If the old store could talk, it would undoubtedly have many tales to tell. In shape, it has changed little these past hundred or so years. If our current knowledge of its history is to be accepted as fact, it has seen perhaps a half-dozen owners and businesses in the span of maybe 130 years:
- Ship chandler c ?-1900
- Pharmacy (Dr. Blackstone) c 1900-1935
- Finance company (Mr. White) c 1935-1945
- Paint and Frame Shop (Ned and Bea Carey) 1953-2016
- Custom Frame Shop (Ed Carey) 2017 –
The exterior of the store is traditional clapboard siding which now is covered in a layer of protective aluminum. The wooden shutters were removed when the siding was added and have since been safely tucked away for some future project. The hand-made hardware that suspended them from the window frames was there, as well, and that set me to thinking anew. Great-grandfather Johnson had a blacksmith shop on the home property on Morris Street that opened onto Central Alley. The old forge was still there in my childhood, only to be removed when the building was renovated for a garage when we moved there. I’m left to wonder what items like that he might have made for home owners and shop keepers, all around town, back then.

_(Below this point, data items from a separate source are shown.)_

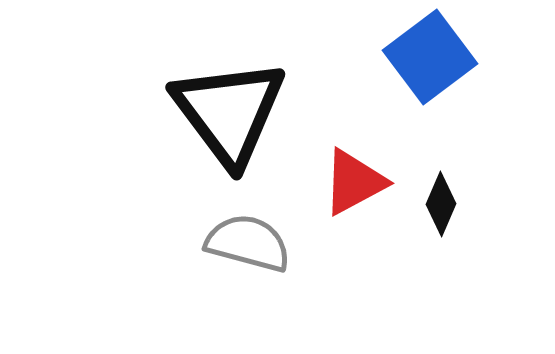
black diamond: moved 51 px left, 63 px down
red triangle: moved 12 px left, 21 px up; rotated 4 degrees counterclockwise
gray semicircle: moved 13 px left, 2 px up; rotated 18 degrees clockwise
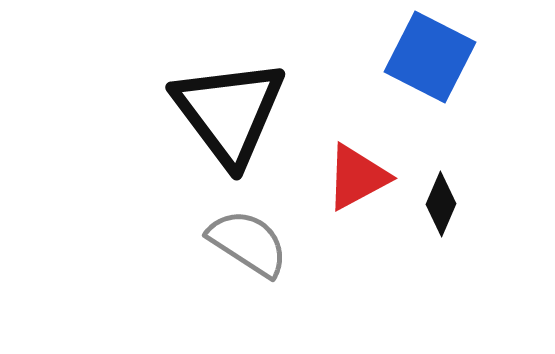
blue square: rotated 26 degrees counterclockwise
red triangle: moved 3 px right, 5 px up
gray semicircle: rotated 18 degrees clockwise
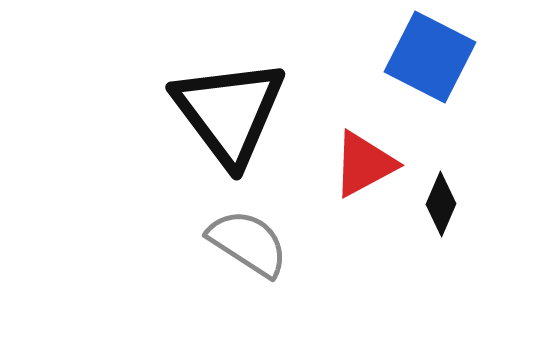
red triangle: moved 7 px right, 13 px up
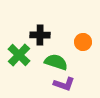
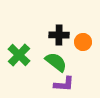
black cross: moved 19 px right
green semicircle: rotated 20 degrees clockwise
purple L-shape: rotated 15 degrees counterclockwise
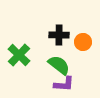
green semicircle: moved 3 px right, 3 px down
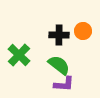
orange circle: moved 11 px up
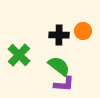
green semicircle: moved 1 px down
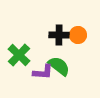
orange circle: moved 5 px left, 4 px down
purple L-shape: moved 21 px left, 12 px up
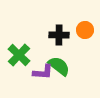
orange circle: moved 7 px right, 5 px up
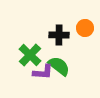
orange circle: moved 2 px up
green cross: moved 11 px right
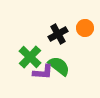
black cross: moved 1 px left, 1 px up; rotated 30 degrees counterclockwise
green cross: moved 2 px down
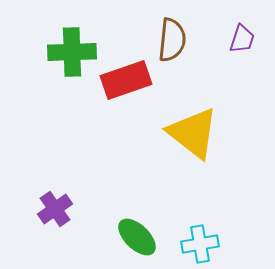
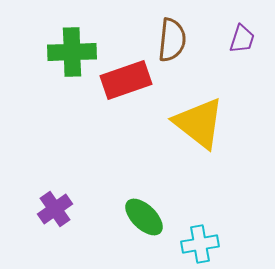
yellow triangle: moved 6 px right, 10 px up
green ellipse: moved 7 px right, 20 px up
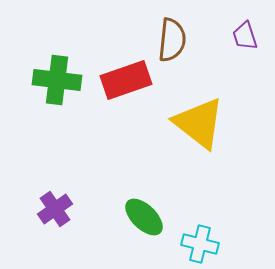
purple trapezoid: moved 3 px right, 3 px up; rotated 144 degrees clockwise
green cross: moved 15 px left, 28 px down; rotated 9 degrees clockwise
cyan cross: rotated 24 degrees clockwise
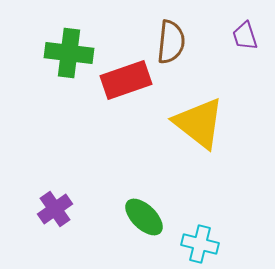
brown semicircle: moved 1 px left, 2 px down
green cross: moved 12 px right, 27 px up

The 3rd floor of the building is unusually tall, as a result of the high peak and steep slope of the roof line. Most structures with similar areas are much less spacious and generally require the visitor to stoop or crawl. But this particular area would probably accommodate as much as the 2nd floor below, if the building itself would support the load. The floor boards are 16 to 20 ½” wide and almost 1” thick, and the ceiling beams on the 1st and 2nd floors are 2 ½” x 7”.
Fred and I spent many an hour playing upstairs in the store, as boys. Under a piece of loose wallpaper, we found something mysterious written on the wall. We peeled it back and discovered an old charcoal drawing of an Indian with the words “To-Te” scrawled under it. We’ve always wondered what it meant.
Future visitors will see the words “Bat Detective Club” painted on the inside of the door lintel by two young, imaginative boys of a later time. And they too will be left to wonder…
The above version has been revised with additional pictures.